While covering 4 miles in a mere 13 minutes, this birder claims to have seen almost every possible L.A. county parrot and parakeet, including some species that are almost never reported anymore. Not only that, he (at an average speed of 18 miles per hour, mind you) was able to tease out some very tough IDs that turn on subtle color differences in crown feathers or a small patch of color on the underside of the wing. And on top of that, he saw all these birds in a short span of time a full 2 hours before sunset. As local birders know, during the day, the parrots and parakeets disperse over a wide area to feed in small groups. It’s only at sunset when they gather in mixed company for their evening roost. (It’s an awesome sight to see, by the way). But there’s more – this report was in the middle of summer, when the parrots and parakeets are much more dispersed around the L.A. basin than they are in the winter.  Especially nice are the 10 parakeets he couldn’t distinguish b/t Mitred and Red-masked. We have no idea how many of the other parrots and parakeets he saw, but it is precisely 10 he couldn’t identify between Mitred and Red-Masked. Why even bother counting these birds.

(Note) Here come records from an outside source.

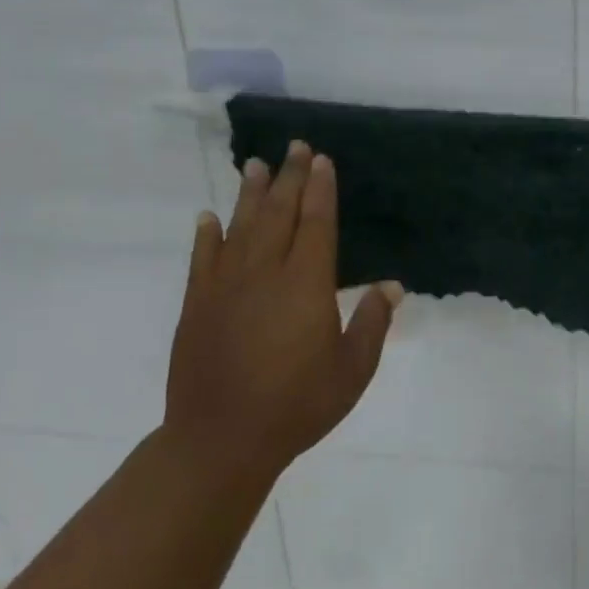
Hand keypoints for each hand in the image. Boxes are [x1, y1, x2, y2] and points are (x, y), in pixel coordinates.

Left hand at [165, 141, 402, 486]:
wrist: (220, 441)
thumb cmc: (298, 405)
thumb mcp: (353, 369)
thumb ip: (372, 322)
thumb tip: (391, 285)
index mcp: (305, 286)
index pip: (315, 224)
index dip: (320, 190)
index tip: (322, 160)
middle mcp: (264, 275)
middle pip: (278, 215)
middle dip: (289, 178)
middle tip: (296, 147)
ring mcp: (224, 288)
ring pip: (240, 228)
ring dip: (250, 195)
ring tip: (257, 165)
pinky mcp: (197, 307)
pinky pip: (202, 260)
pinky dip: (207, 235)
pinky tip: (209, 216)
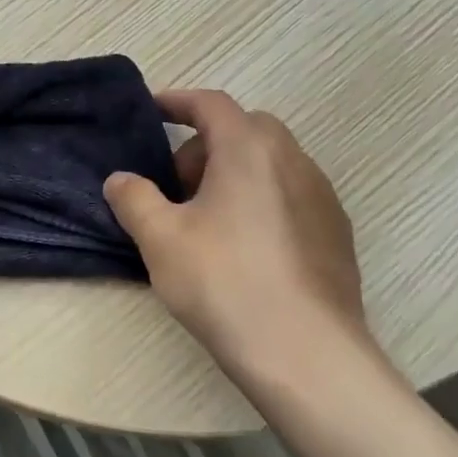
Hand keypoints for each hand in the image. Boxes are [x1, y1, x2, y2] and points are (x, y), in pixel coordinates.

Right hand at [103, 91, 370, 376]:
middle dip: (205, 144)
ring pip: (271, 162)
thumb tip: (121, 180)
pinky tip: (244, 247)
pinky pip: (291, 194)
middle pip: (245, 129)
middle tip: (177, 183)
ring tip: (207, 219)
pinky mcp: (337, 233)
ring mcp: (322, 197)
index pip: (211, 104)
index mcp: (249, 149)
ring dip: (235, 172)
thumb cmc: (225, 283)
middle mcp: (293, 160)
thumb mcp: (160, 239)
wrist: (307, 355)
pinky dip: (261, 199)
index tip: (152, 111)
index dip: (177, 101)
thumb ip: (134, 198)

But the icing on the cake for me are the 30 rock pigeon and 3 ravens (exact counts this time) presumably there to give the checklist a veneer of truth. “It’s not just a list of all the possible parrots and parakeets an out-of-towner might need for their life list” he’s trying to suggest, “it’s a legit checklist, because, look, I also reported some pigeons and ravens.” Perhaps unsurprisingly, there are other equally optimistic (i.e. fictional) submissions from this birder in eBird. Short story – don’t be this guy. No one cares about the length of your eBird life list. And scientists rely on the accuracy of eBird data to do real science and track bird populations. Checklists like this distort what’s actually out there. Bird honestly, report truthfully.

I also love checklists in the category of  what might be called “my first-ever-and-only eBird checklist, reporting a rare bird, accompanied by a distant blurry photo of a common bird”. We have here a report of a rare fall, post-migration Tennessee Warbler in L.A. It includes no description of the bird, or any comments about when and where it was seen. Instead, the location is “Los Angeles”, where the person was apparently stationary for three hours. There’s a distant, out-of-focus shot of a Yellow-rumped Warbler attached to the report. I find these kinds of reports harmless, and much more laudable than the intentional lies of the one above. What we have here is probably a new, enthusiastic, and optimistic birder. 

 

But nothing, in my mind, can top this checklist. I can’t post an image of it here because the checklist is far too long. Over the course of almost 10 hours, up in Quebec, Canada, this birder had “the greatest birding day of my life.” And he’s not kidding. 726,383 individuals reported during an incredible day of migration. It boggles the mind to imagine seeing numbers like that. Among the astonishing sightings, 144,300 Bay-breasted Warblers, 108,200 Magnolia Warblers and 108,200 Cape May Warblers, 72,200 Yellow-rumped Warblers and 72,200 Tennessee Warblers, 50,500 American Redstarts, 28,900 Blackburnian Warblers, 14,440 Canada Warblers, and 1 Palm Warbler. 

Someday I hope to have a legendary checklist like that one.